Multi-Instance Training for Question Answering Across Table and Linked Text
Kumar, Vishwajeet, Chemmengath, Saneem, Gupta, Yash, Sen, Jaydeep, Bharadwaj, Samarth, Chakrabarti, Soumen
Answering natural language questions using information from tables (TableQA) is of considerable recent interest. In many applications, tables occur not in isolation, but embedded in, or linked to unstructured text. Often, a question is best answered by matching its parts to either table cell contents or unstructured text spans, and extracting answers from either source. This leads to a new space of TextTableQA problems that was introduced by the HybridQA dataset. Existing adaptations of table representation to transformer-based reading comprehension (RC) architectures fail to tackle the diverse modalities of the two representations through a single system. Training such systems is further challenged by the need for distant supervision. To reduce cognitive burden, training instances usually include just the question and answer, the latter matching multiple table rows and text passages. This leads to a noisy multi-instance training regime involving not only rows of the table, but also spans of linked text. We respond to these challenges by proposing MITQA, a new TextTableQA system that explicitly models the different but closely-related probability spaces of table row selection and text span selection. Our experiments indicate the superiority of our approach compared to recent baselines. The proposed method is currently at the top of the HybridQA leaderboard with a held out test set, achieving 21 % absolute improvement on both EM and F1 scores over previous published results.

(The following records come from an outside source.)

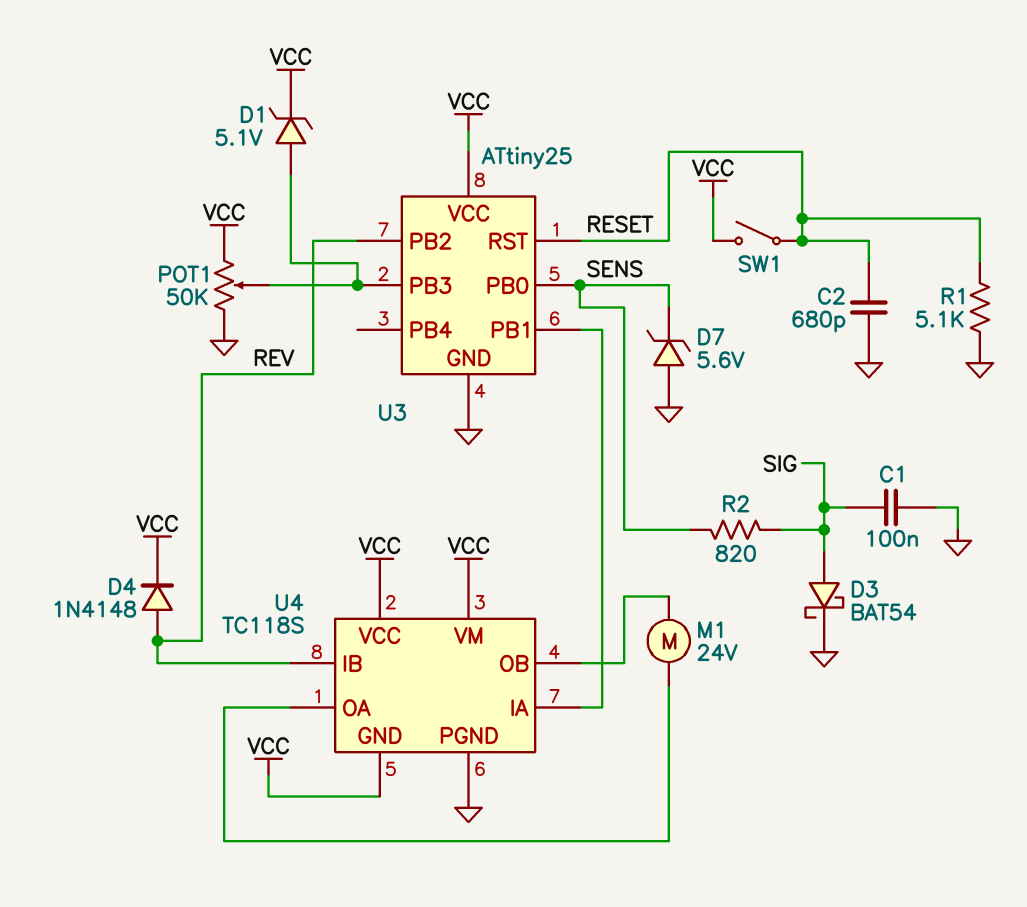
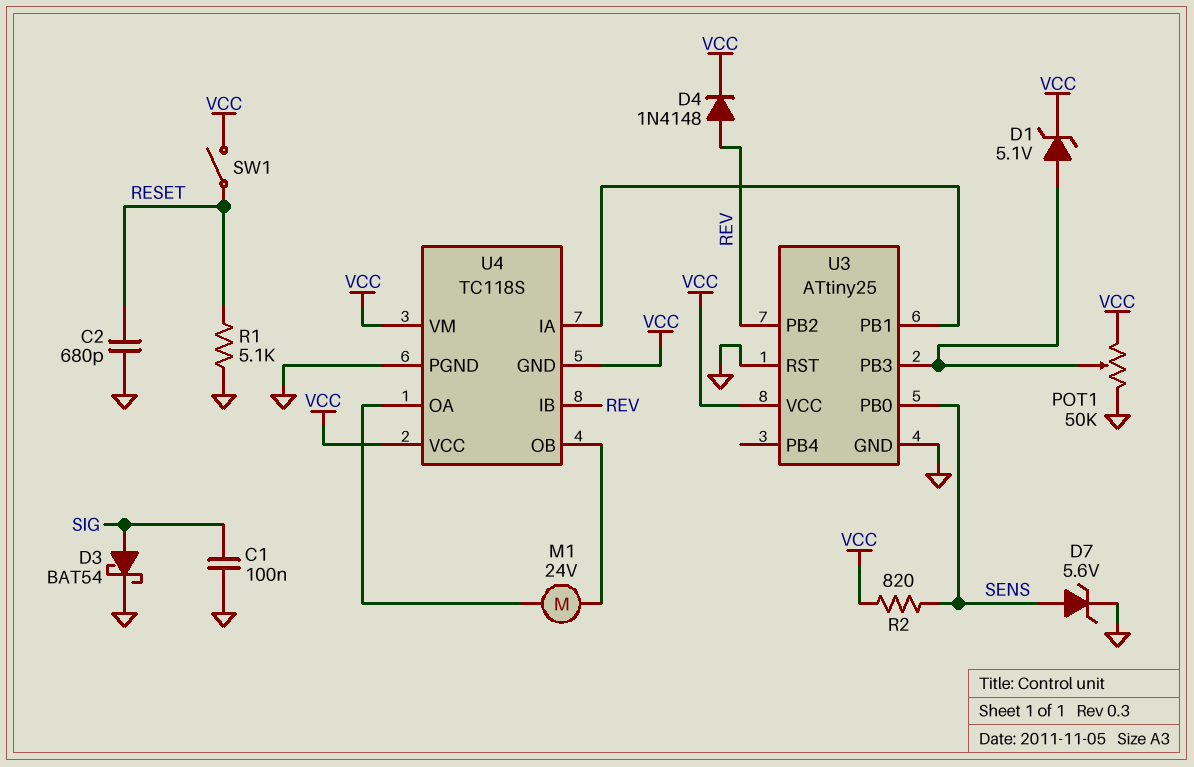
D7: zener 5.6V (A GND, K SENS) -> zener 5.6V (A SENS, K GND)
R2: 820 (SENS, SIG) -> 820 (SENS, VCC)
U3 pin RST: RESET -> GND

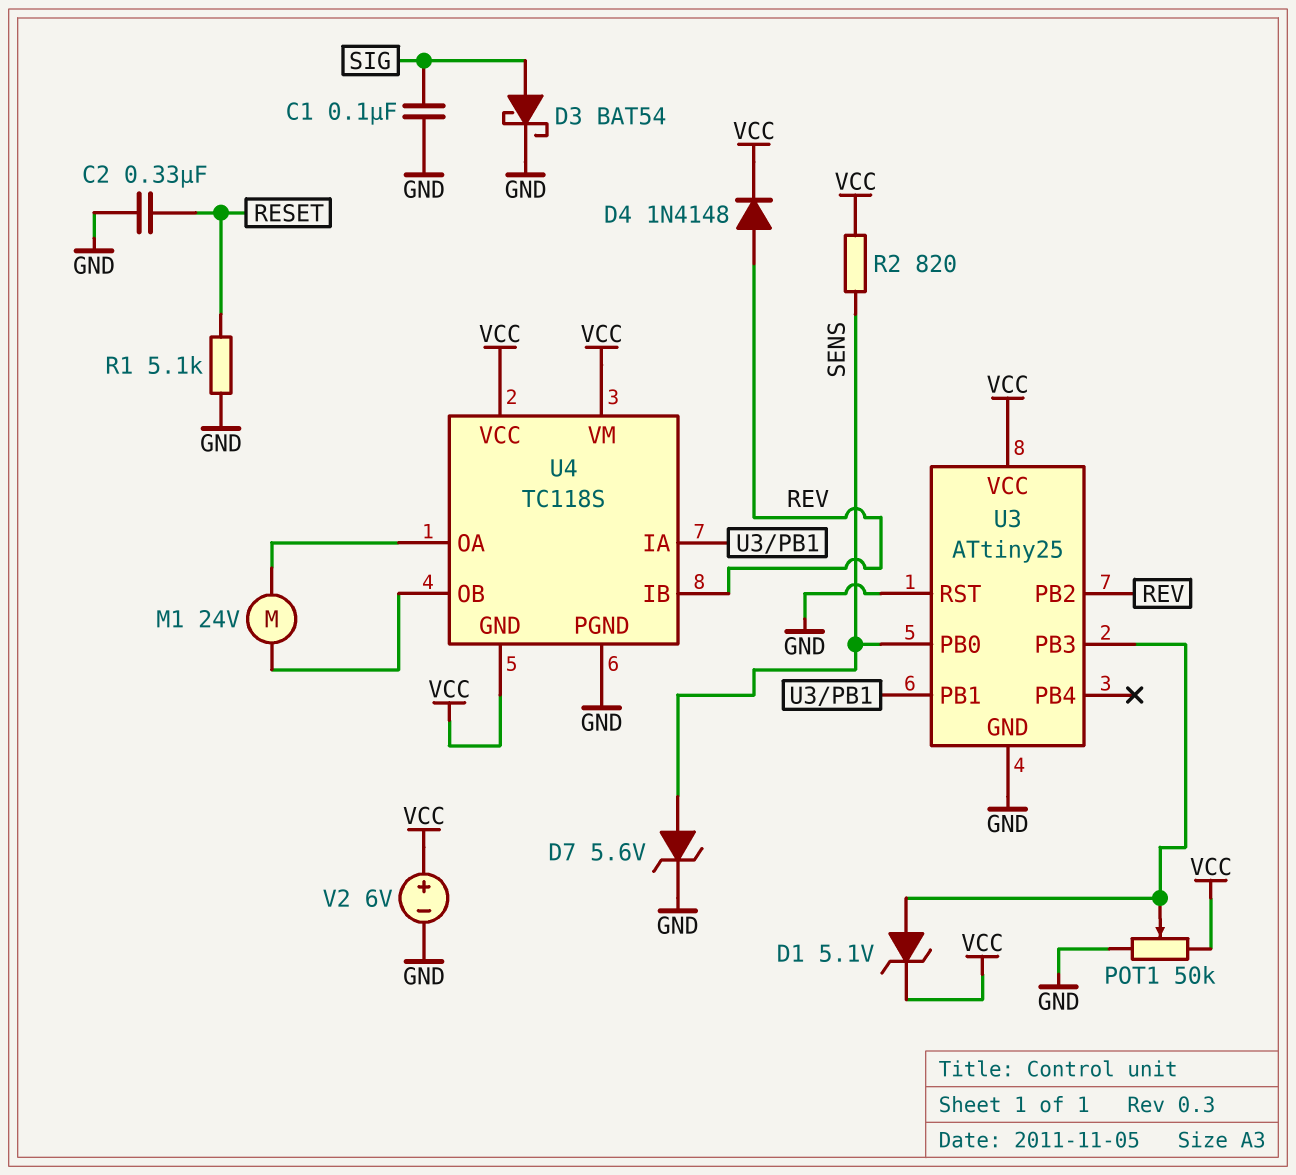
C2: 680pF (GND, RESET) -> 330nF (GND, RESET)
SW1: switch (RESET, VCC) -> none
V2: none -> 6V (plus VCC, minus GND)

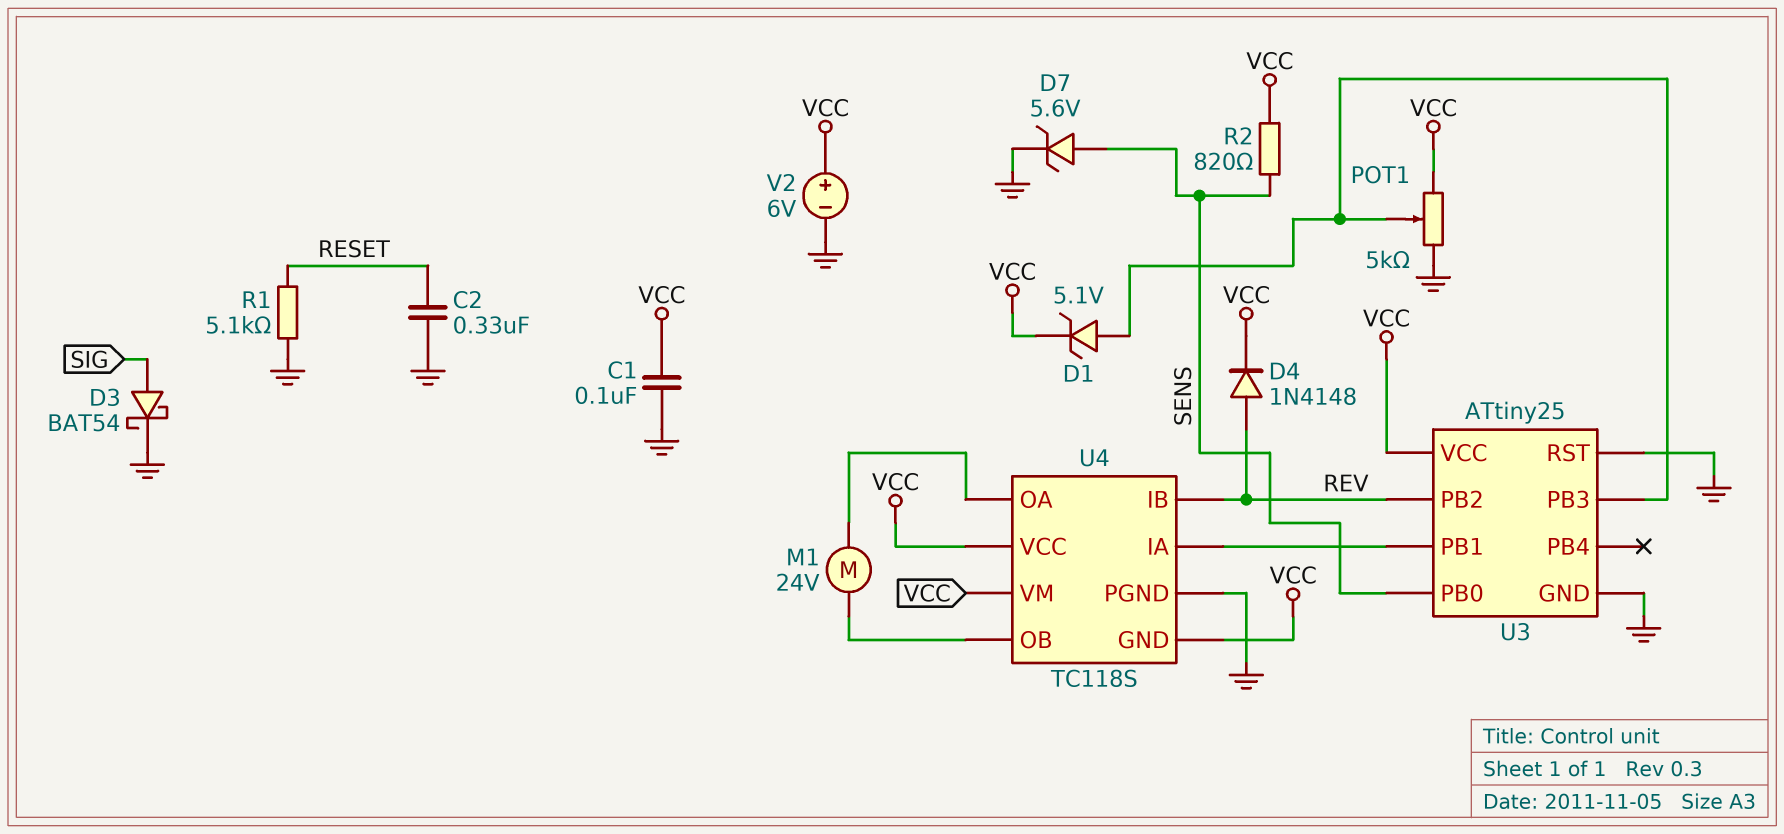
C1: 100nF (GND, SIG) -> 100nF (GND, VCC)
POT1: 50k (GND, VCC, wiper U3/PB3) -> 5k (GND, VCC, wiper U3/PB3)

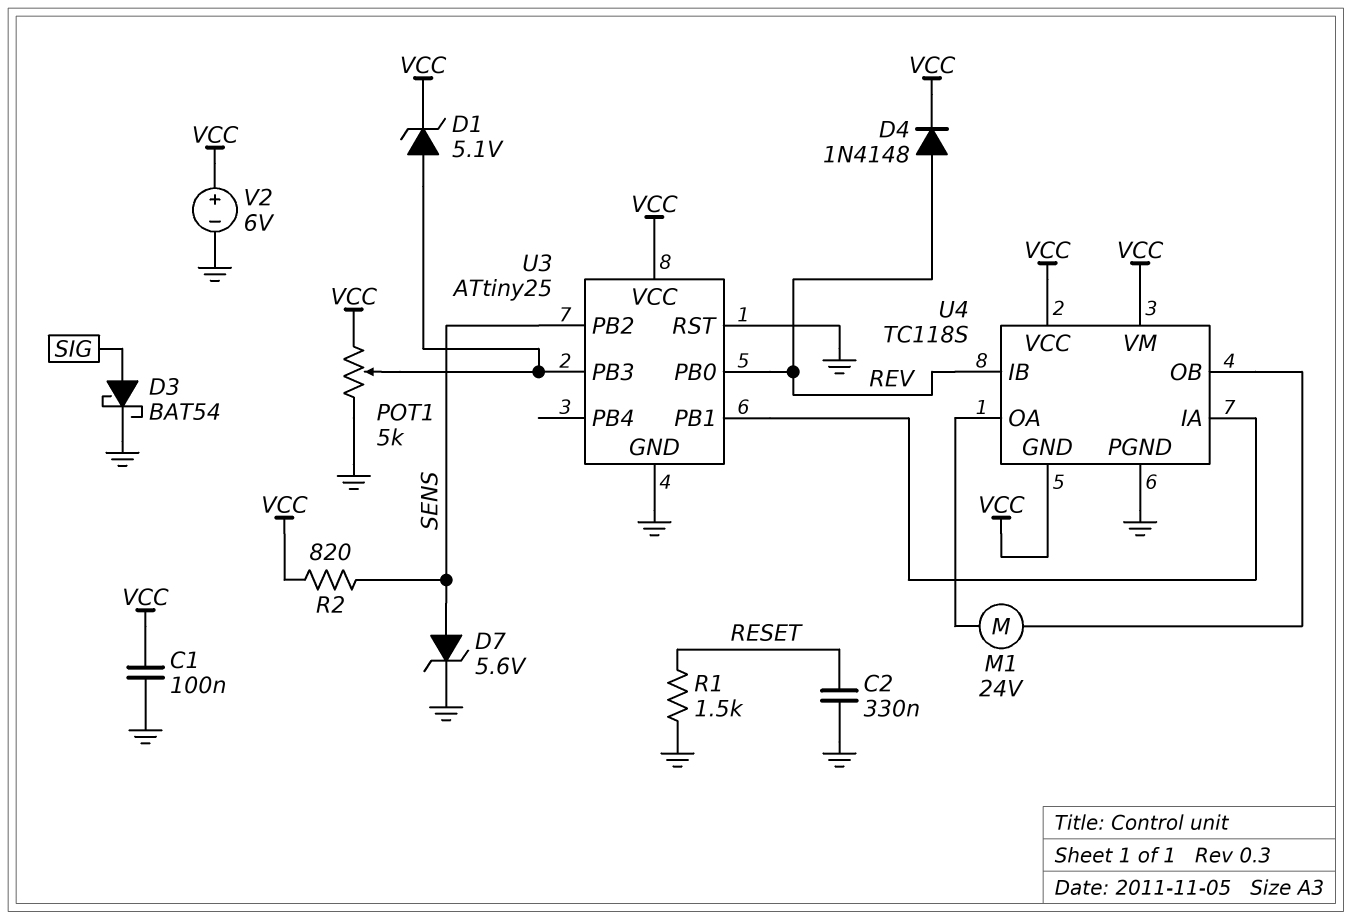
R1: 5.1k (GND, RESET) -> 1.5k (GND, RESET)
U3 pin PB0: SENS -> REV
U3 pin PB2: REV -> SENS

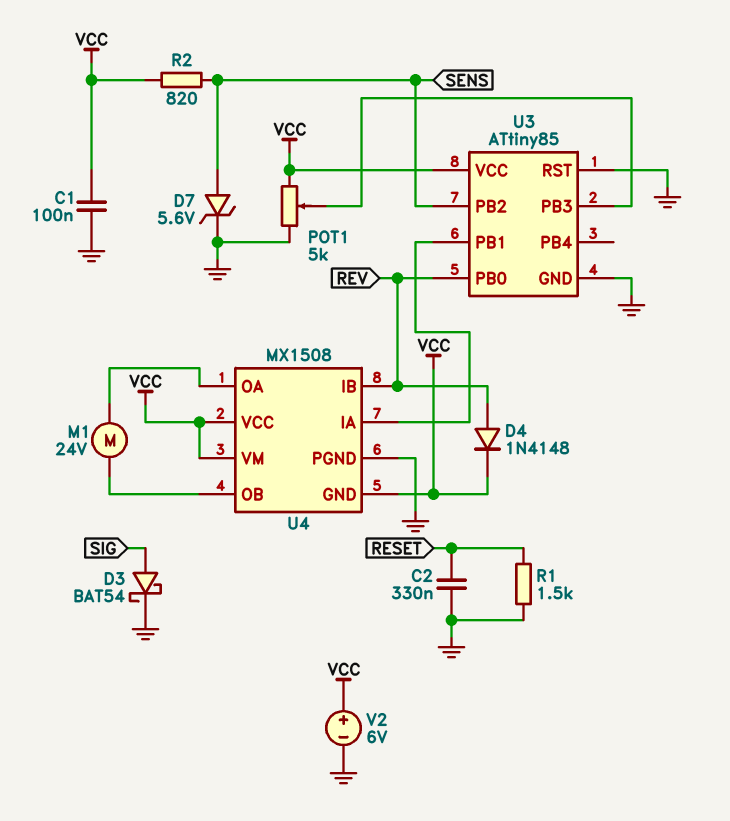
D1: zener 5.1V (A U3/PB3, K VCC) -> none
U3: ATtiny25 -> ATtiny85
U4: TC118S -> MX1508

Topic Transferable Table Question Answering
Chemmengath, Saneem Ahmed, Kumar, Vishwajeet, Bharadwaj, Samarth, Sen, Jaydeep, Canim, Mustafa, Chakrabarti, Soumen, Gliozzo, Alfio, Sankaranarayanan, Karthik
Weakly-supervised table question-answering(TableQA) models have achieved state-of-art performance by using pre-trained BERT transformer to jointly encoding a question and a table to produce structured query for the question. However, in practical settings TableQA systems are deployed over table corpora having topic and word distributions quite distinct from BERT's pretraining corpus. In this work we simulate the practical topic shift scenario by designing novel challenge benchmarks WikiSQL-TS and WikiTQ-TS, consisting of train-dev-test splits in five distinct topic groups, based on the popular WikiSQL and WikiTableQuestions datasets. We empirically show that, despite pre-training on large open-domain text, performance of models degrades significantly when they are evaluated on unseen topics. In response, we propose T3QA (Topic Transferable Table Question Answering) a pragmatic adaptation framework for TableQA comprising of: (1) topic-specific vocabulary injection into BERT, (2) a novel text-to-text transformer generator (such as T5, GPT2) based natural language question generation pipeline focused on generating topic specific training data, and (3) a logical form reranker. We show that T3QA provides a reasonably good baseline for our topic shift benchmarks. We believe our topic split benchmarks will lead to robust TableQA solutions that are better suited for practical deployment.